235463 FSTL4 and SEMA5A are associated with alcohol dependence: Meta-analysis of two genome-wide association studies

Tuesday, November 1, 2011: 12:35 PM

Kesheng Wang , Department of Biostatistics and Epidemiology, College of Public Health, East Tennessee State University, Johnson City, TN
Xuefeng Liu, PhD , Department of Biostatistics and Epidemiology, College of Public Health, East Tennessee State University, Johnson City, TN
Yue Pan , Department of Biostatistics and Epidemiology, East Tennessee State University, Johnson City, TN
Nagesh Aragam , Department of Biostatistics and Epidemiology, East Tennessee State University, Johnson City, TN
Min Zeng , Department of Biostatistics and Epidemiology, East Tennessee State University, Johnson City, TN
Background: Family, twin and adoption studies have clearly demonstrated that genetic factors are important in modulating the vulnerability to alcohol dependence. Several genome-wide association (GWA) studies of alcohol dependence have been conducted; however, few loci have been replicated. Methods: A meta-analysis was performed of two GWA studies of 1311 cases of alcohol dependence and 1418 controls in Caucasian populations. Replication of the top hits was attempted with the Australian Twin-Family Study of Alcohol Use Disorder dataset with 778 families. Results: Through meta-analysis we identified 81 SNPs associated with alcohol dependence with p < 10-4. The best signal was rs930076 (p=3.86x10-6) at 5p15.2 within SEMA5A gene while the second best hit was rs155581 (p=7.63x10-6) at 5q31.1 within FSTL4. In addition, we confirmed the previously reported association of PKNOX2 at 11q24.3 with alcohol dependence (the top SNP is rs1426153 with p of 8.36x10-6). The associations with the top SNPs were not replicated in the family sample; however, several flanking SNPs demonstrated borderline associations with alcohol dependence (top SNPs were rs950050 with p= 0.014, rs407758 with p=0.0066 and rs2509449 with p=0.0023 for SEMA5A, FSTL4 and PKNOX2, respectively). Conclusion: We identified two new loci (SEMA5A and FSTL4) and confirmed the previous association of PKNOX2 with alcohol dependence. These findings offer the potential for new insights into the pathogenesis of alcohol dependence and will serve as a resource for replication in other populations to elucidate the potential role of these genetic variants in alcohol dependence.

Learning Areas:
Epidemiology

Learning Objectives:
1. Analyze genome-wide association data for alcohol dependence. 2. Discuss the importance of replication in association studies. 3. Identify genome-wide genetic variants for alcohol dependence.
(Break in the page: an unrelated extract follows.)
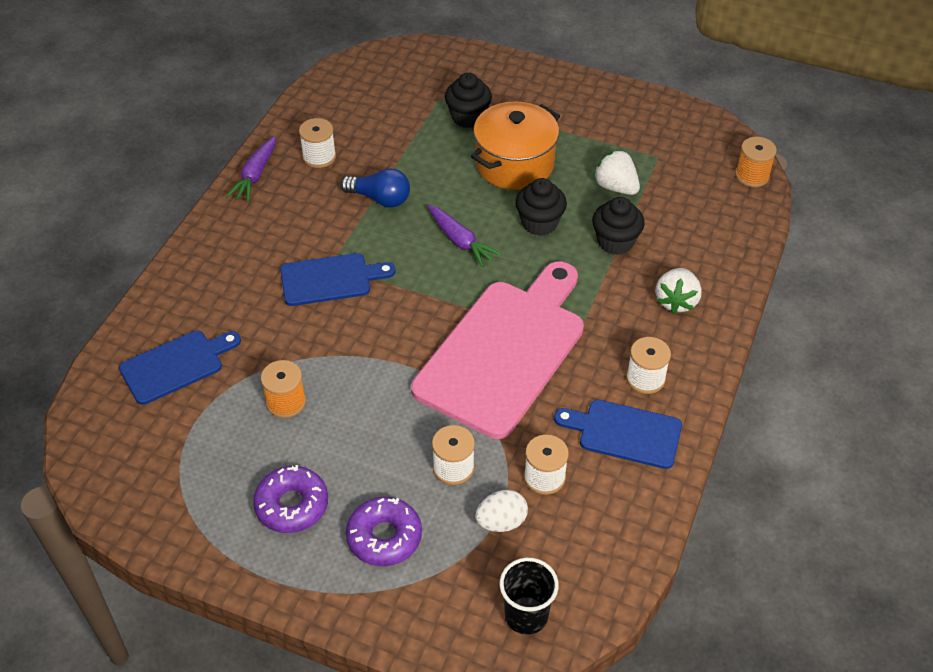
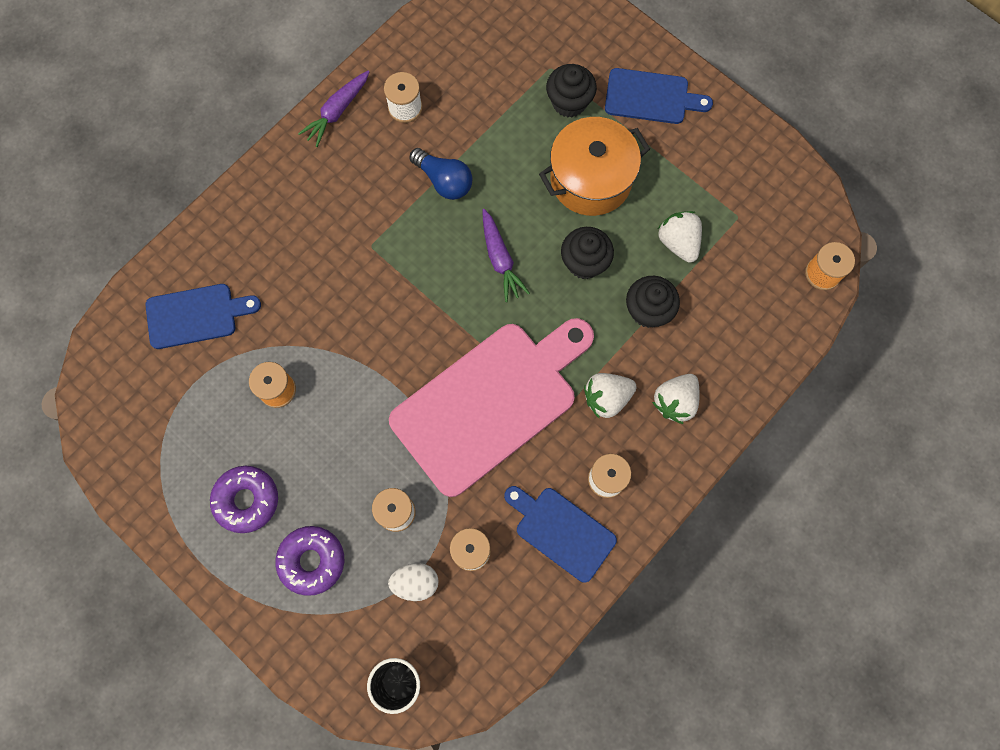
camera: 20 degrees right, 25 degrees up
blue cutting board [280,253,396,306] -> blue cutting board moved to [605,68,713,124]
none -> white strawberry [584,373,637,419]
Keywords: Genetics, Alcohol

Presenting author's disclosure statement:

Qualified on the content I am responsible for because: I am the PI for the internal research project and an assistant professor in genetic epidemiology and statistic genetics
Any relevant financial relationships? No

I agree to comply with the American Public Health Association Conflict of Interest and Commercial Support Guidelines, and to disclose to the participants any off-label or experimental uses of a commercial product or service discussed in my presentation.